# EXERCISE
Your response should be the complete set of records, reproduced exactly.

# INPUT DATA
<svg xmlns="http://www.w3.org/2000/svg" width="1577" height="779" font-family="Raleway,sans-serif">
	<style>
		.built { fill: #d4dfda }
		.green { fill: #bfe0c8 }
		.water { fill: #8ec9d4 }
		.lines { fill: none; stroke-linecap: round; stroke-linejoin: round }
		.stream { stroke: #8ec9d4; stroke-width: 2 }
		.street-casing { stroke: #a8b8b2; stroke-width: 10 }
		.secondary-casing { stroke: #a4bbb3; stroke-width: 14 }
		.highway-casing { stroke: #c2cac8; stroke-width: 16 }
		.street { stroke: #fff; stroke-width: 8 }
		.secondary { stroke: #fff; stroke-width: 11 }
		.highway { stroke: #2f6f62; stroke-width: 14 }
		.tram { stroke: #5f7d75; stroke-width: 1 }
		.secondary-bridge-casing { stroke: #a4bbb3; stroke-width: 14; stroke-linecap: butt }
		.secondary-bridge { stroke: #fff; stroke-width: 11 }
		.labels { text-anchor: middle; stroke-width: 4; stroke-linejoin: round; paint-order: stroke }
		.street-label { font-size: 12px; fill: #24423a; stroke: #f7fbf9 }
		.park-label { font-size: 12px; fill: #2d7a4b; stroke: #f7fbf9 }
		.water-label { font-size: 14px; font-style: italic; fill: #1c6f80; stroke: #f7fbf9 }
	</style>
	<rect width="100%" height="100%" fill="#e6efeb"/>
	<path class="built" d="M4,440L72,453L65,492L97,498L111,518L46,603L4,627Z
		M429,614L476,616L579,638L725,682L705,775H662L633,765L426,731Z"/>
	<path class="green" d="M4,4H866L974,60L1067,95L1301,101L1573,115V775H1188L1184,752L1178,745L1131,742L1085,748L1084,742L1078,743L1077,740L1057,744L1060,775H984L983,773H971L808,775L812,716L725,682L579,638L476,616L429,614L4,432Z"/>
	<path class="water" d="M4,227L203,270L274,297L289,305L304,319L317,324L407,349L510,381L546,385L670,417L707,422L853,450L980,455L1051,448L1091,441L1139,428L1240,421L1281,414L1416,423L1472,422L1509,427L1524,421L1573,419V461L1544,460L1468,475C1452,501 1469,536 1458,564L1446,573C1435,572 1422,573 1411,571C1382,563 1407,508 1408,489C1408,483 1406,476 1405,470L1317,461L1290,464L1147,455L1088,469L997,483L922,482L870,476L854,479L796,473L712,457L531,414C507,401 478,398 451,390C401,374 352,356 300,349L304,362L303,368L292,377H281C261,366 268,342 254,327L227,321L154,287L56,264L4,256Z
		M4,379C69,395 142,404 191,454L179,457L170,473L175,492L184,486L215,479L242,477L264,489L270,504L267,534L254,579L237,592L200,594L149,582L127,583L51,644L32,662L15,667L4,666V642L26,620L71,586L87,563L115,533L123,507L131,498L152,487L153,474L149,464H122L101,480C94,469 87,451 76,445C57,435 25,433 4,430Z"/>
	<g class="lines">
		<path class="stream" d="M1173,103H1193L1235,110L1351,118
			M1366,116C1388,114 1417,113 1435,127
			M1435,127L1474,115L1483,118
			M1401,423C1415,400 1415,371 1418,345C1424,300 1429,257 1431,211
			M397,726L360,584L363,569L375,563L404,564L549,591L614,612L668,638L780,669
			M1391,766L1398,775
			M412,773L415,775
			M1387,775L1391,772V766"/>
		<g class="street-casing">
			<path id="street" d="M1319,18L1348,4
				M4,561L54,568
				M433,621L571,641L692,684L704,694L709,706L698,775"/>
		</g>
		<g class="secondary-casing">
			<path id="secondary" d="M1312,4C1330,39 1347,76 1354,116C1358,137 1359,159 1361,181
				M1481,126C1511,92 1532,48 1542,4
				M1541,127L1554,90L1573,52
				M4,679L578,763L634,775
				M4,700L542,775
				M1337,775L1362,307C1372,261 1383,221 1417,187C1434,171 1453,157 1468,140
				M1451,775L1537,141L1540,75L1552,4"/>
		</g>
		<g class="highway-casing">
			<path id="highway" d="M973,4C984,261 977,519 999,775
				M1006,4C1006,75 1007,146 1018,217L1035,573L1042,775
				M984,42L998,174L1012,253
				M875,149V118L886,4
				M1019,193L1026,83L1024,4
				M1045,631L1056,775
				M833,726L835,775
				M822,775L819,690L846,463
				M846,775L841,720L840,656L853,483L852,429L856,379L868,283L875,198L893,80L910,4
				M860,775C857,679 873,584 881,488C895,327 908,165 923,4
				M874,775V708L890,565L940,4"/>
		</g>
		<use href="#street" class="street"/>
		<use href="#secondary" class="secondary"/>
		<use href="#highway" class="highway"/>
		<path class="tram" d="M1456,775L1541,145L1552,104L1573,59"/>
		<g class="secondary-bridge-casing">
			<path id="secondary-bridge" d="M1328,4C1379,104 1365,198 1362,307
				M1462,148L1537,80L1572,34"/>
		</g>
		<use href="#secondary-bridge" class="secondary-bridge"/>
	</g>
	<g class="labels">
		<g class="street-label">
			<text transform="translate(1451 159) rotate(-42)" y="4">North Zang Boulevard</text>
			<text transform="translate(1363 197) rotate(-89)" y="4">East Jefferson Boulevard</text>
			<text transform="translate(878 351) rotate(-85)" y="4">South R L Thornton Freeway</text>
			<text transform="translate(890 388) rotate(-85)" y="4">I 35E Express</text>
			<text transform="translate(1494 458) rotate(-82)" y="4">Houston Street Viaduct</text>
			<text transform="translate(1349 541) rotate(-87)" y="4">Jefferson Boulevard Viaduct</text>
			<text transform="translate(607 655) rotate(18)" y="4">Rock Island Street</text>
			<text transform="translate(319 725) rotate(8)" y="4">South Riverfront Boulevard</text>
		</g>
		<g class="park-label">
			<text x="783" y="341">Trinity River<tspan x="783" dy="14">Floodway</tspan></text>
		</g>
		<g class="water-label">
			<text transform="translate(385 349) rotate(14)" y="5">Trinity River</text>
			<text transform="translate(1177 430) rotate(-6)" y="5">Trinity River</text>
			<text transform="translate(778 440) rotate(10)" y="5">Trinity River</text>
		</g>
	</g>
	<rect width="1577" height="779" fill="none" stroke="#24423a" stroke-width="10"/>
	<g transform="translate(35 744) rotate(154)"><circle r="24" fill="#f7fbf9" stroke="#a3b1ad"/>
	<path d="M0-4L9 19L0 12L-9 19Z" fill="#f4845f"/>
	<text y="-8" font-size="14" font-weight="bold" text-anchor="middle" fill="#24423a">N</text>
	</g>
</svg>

# REPLY
<svg xmlns="http://www.w3.org/2000/svg" width="1577" height="779" font-family="Raleway,sans-serif">
	<style>
		.built { fill: #d4dfda }
		.green { fill: #bfe0c8 }
		.water { fill: #8ec9d4 }
		.lines { fill: none; stroke-linecap: round; stroke-linejoin: round }
		.stream { stroke: #8ec9d4; stroke-width: 2 }
		.street-casing { stroke: #a8b8b2; stroke-width: 10 }
		.secondary-casing { stroke: #a4bbb3; stroke-width: 14 }
		.highway-casing { stroke: #c2cac8; stroke-width: 16 }
		.street { stroke: #fff; stroke-width: 8 }
		.secondary { stroke: #fff; stroke-width: 11 }
		.highway { stroke: #2f6f62; stroke-width: 14 }
		.tram { stroke: #5f7d75; stroke-width: 1 }
		.secondary-bridge-casing { stroke: #a4bbb3; stroke-width: 14; stroke-linecap: butt }
		.secondary-bridge { stroke: #fff; stroke-width: 11 }
		.labels { text-anchor: middle; stroke-width: 4; stroke-linejoin: round; paint-order: stroke }
		.street-label { font-size: 12px; fill: #24423a; stroke: #f7fbf9 }
		.park-label { font-size: 12px; fill: #2d7a4b; stroke: #f7fbf9 }
		.water-label { font-size: 14px; font-style: italic; fill: #1c6f80; stroke: #f7fbf9 }
	</style>
	<rect width="100%" height="100%" fill="#e6efeb"/>
	<path class="built" d="M4,440L72,453L65,492L97,498L111,518L46,603L4,627Z
		M429,614L476,616L579,638L725,682L705,775H662L633,765L426,731Z"/>
	<path class="green" d="M4,4H866L974,60L1067,95L1301,101L1573,115V775H1188L1184,752L1178,745L1131,742L1085,748L1084,742L1078,743L1077,740L1057,744L1060,775H984L983,773H971L808,775L812,716L725,682L579,638L476,616L429,614L4,432Z"/>
	<path class="water" d="M4,227L203,270L274,297L289,305L304,319L317,324L407,349L510,381L546,385L670,417L707,422L853,450L980,455L1051,448L1091,441L1139,428L1240,421L1281,414L1416,423L1472,422L1509,427L1524,421L1573,419V461L1544,460L1468,475C1452,501 1469,536 1458,564L1446,573C1435,572 1422,573 1411,571C1382,563 1407,508 1408,489C1408,483 1406,476 1405,470L1317,461L1290,464L1147,455L1088,469L997,483L922,482L870,476L854,479L796,473L712,457L531,414C507,401 478,398 451,390C401,374 352,356 300,349L304,362L303,368L292,377H281C261,366 268,342 254,327L227,321L154,287L56,264L4,256Z
		M4,379C69,395 142,404 191,454L179,457L170,473L175,492L184,486L215,479L242,477L264,489L270,504L267,534L254,579L237,592L200,594L149,582L127,583L51,644L32,662L15,667L4,666V642L26,620L71,586L87,563L115,533L123,507L131,498L152,487L153,474L149,464H122L101,480C94,469 87,451 76,445C57,435 25,433 4,430Z"/>
	<g class="lines">
		<path class="stream" d="M1173,103H1193L1235,110L1351,118
			M1366,116C1388,114 1417,113 1435,127
			M1435,127L1474,115L1483,118
			M1401,423C1415,400 1415,371 1418,345C1424,300 1429,257 1431,211
			M397,726L360,584L363,569L375,563L404,564L549,591L614,612L668,638L780,669
			M1391,766L1398,775
			M412,773L415,775
			M1387,775L1391,772V766"/>
		<g class="street-casing">
			<path id="street" d="M1319,18L1348,4
				M4,561L54,568
				M433,621L571,641L692,684L704,694L709,706L698,775"/>
		</g>
		<g class="secondary-casing">
			<path id="secondary" d="M1312,4C1330,39 1347,76 1354,116C1358,137 1359,159 1361,181
				M1481,126C1511,92 1532,48 1542,4
				M1541,127L1554,90L1573,52
				M4,679L578,763L634,775
				M4,700L542,775
				M1337,775L1362,307C1372,261 1383,221 1417,187C1434,171 1453,157 1468,140
				M1451,775L1537,141L1540,75L1552,4"/>
		</g>
		<g class="highway-casing">
			<path id="highway" d="M973,4C984,261 977,519 999,775
				M1006,4C1006,75 1007,146 1018,217L1035,573L1042,775
				M984,42L998,174L1012,253
				M875,149V118L886,4
				M1019,193L1026,83L1024,4
				M1045,631L1056,775
				M833,726L835,775
				M822,775L819,690L846,463
				M846,775L841,720L840,656L853,483L852,429L856,379L868,283L875,198L893,80L910,4
				M860,775C857,679 873,584 881,488C895,327 908,165 923,4
				M874,775V708L890,565L940,4"/>
		</g>
		<use href="#street" class="street"/>
		<use href="#secondary" class="secondary"/>
		<use href="#highway" class="highway"/>
		<path class="tram" d="M1456,775L1541,145L1552,104L1573,59"/>
		<g class="secondary-bridge-casing">
			<path id="secondary-bridge" d="M1328,4C1379,104 1365,198 1362,307
				M1462,148L1537,80L1572,34"/>
		</g>
		<use href="#secondary-bridge" class="secondary-bridge"/>
	</g>
	<g class="labels">
		<g class="street-label">
			<text transform="translate(1451 159) rotate(-42)" y="4">North Zang Boulevard</text>
			<text transform="translate(1363 197) rotate(-89)" y="4">East Jefferson Boulevard</text>
			<text transform="translate(878 351) rotate(-85)" y="4">South R L Thornton Freeway</text>
			<text transform="translate(890 388) rotate(-85)" y="4">I 35E Express</text>
			<text transform="translate(1494 458) rotate(-82)" y="4">Houston Street Viaduct</text>
			<text transform="translate(1349 541) rotate(-87)" y="4">Jefferson Boulevard Viaduct</text>
			<text transform="translate(607 655) rotate(18)" y="4">Rock Island Street</text>
			<text transform="translate(319 725) rotate(8)" y="4">South Riverfront Boulevard</text>
		</g>
		<g class="park-label">
			<text x="783" y="341">Trinity River<tspan x="783" dy="14">Floodway</tspan></text>
		</g>
		<g class="water-label">
			<text transform="translate(385 349) rotate(14)" y="5">Trinity River</text>
			<text transform="translate(1177 430) rotate(-6)" y="5">Trinity River</text>
			<text transform="translate(778 440) rotate(10)" y="5">Trinity River</text>
		</g>
	</g>
	<rect width="1577" height="779" fill="none" stroke="#24423a" stroke-width="10"/>
	<g transform="translate(35 744) rotate(154)"><circle r="24" fill="#f7fbf9" stroke="#a3b1ad"/>
	<path d="M0-4L9 19L0 12L-9 19Z" fill="#f4845f"/>
	<text y="-8" font-size="14" font-weight="bold" text-anchor="middle" fill="#24423a">N</text>
	</g>
</svg>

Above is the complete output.